The success of most businesses can be reduced to mathematical probability. Some companies have tougher equations to solve than others. UPS is dealing with approximately 120 daily deliveries made by each of their 55,000 trucks.
Until recently, UPS used a software tool that gave drivers a general route to follow but allowed wide latitude for human judgment along the way. Over the next five years UPS will roll out a more exacting algorithm designed to steer drivers away from well-worn paths toward often counter-intuitive routes calculated to make deliveries faster.

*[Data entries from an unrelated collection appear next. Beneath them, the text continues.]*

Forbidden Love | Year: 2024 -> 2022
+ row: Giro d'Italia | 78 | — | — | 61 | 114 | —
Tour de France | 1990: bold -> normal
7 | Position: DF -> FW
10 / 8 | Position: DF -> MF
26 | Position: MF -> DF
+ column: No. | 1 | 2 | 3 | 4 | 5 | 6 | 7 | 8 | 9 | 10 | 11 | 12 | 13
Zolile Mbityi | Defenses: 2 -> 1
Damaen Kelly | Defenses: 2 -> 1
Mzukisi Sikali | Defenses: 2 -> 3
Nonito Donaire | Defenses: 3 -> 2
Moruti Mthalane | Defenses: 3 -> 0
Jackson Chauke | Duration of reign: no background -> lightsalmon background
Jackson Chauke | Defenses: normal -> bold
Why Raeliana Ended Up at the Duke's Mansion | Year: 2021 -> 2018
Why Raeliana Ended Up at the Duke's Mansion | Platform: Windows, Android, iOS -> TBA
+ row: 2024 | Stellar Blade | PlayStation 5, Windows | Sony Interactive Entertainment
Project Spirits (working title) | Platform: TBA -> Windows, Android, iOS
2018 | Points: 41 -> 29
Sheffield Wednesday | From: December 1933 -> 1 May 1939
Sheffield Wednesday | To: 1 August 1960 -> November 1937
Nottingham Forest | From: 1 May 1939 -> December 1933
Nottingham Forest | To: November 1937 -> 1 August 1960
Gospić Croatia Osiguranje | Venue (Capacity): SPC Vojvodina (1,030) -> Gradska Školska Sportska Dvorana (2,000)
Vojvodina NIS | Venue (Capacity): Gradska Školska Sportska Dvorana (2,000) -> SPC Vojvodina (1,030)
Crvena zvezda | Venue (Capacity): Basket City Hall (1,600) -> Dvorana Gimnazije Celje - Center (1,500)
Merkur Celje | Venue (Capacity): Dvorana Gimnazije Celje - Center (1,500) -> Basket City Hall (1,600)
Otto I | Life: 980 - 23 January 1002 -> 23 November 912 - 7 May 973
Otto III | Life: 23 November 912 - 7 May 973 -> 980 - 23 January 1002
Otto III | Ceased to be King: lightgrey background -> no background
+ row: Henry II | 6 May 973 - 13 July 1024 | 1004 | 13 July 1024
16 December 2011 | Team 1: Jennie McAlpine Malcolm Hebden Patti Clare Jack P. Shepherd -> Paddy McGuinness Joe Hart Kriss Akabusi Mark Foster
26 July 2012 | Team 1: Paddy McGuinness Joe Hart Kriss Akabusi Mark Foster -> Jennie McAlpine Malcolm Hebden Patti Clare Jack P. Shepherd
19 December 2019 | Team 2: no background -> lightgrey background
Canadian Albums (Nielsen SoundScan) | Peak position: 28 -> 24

UPS uses On-Road Integrated Optimization and Navigation, aka ORION, to help establish a data-drenched route optimization. The size of the numbers involved means simple arithmetic is out. ORION depends on heuristics, the field of math and computer science devoted to finding answers that are good enough, and that get better based on past experience.
A few of the considerations ORION calculates include finding the shortest distance, promised delivery times, different types of customers and the types of packages being delivered and picked up, in addition to no left turns. Levis is quick to emphasize that UPS doesn’t discount the value of driver wisdom accumulated during years on a route. The best system, he says, is one that relies on both human and algorithmic intelligence.
ORION has proven that if each UPS truck is driven 1 less mile each day, UPS will save over $30 million a year. Currently UPS makes over 16 million deliveries daily. Over 200 million addresses are mapped by UPS drivers. 100 million minutes of UPS trucks idling time has been eliminated by using onboard sensors that calculate when a truck should be turned off or allowed to idle. Currently there are over 200 points monitored on each delivery truck to anticipate maintenance issues and determine the most efficient ways to operate the vehicles.
Levi shared a couple examples. The data collector team figured out opening the truck door with a key was slowing their drivers down. So drivers were given a push-button key fob that attaches to their belt loop. A computer now figures out the best way to load each truck in the morning, and the best way to deliver packages all day. By using Big Data, the average UPS driver has gone from 90 deliveries a day to 120. The drivers have directly benefited from the changes by being the highest paid in the industry.
“The data has become as important as the package is to us,” Jack Levis explains. “It’s my job to think about small amounts of time and large amounts of money. Saving just one minute, per driver, per day, over the course of a year adds up to $14,000,000 in savings to UPS.”
Any business that deals with employees that work outside of the office understands the potential cost and savings that can be attained with properly managed travel expenses. One minute saved by tech per day may not amount to a $14,000,000 savings to your office technology company. However, monitoring, analyzing and pro-actively responding to travel and labor data is a vital part of the overall management of your field employees.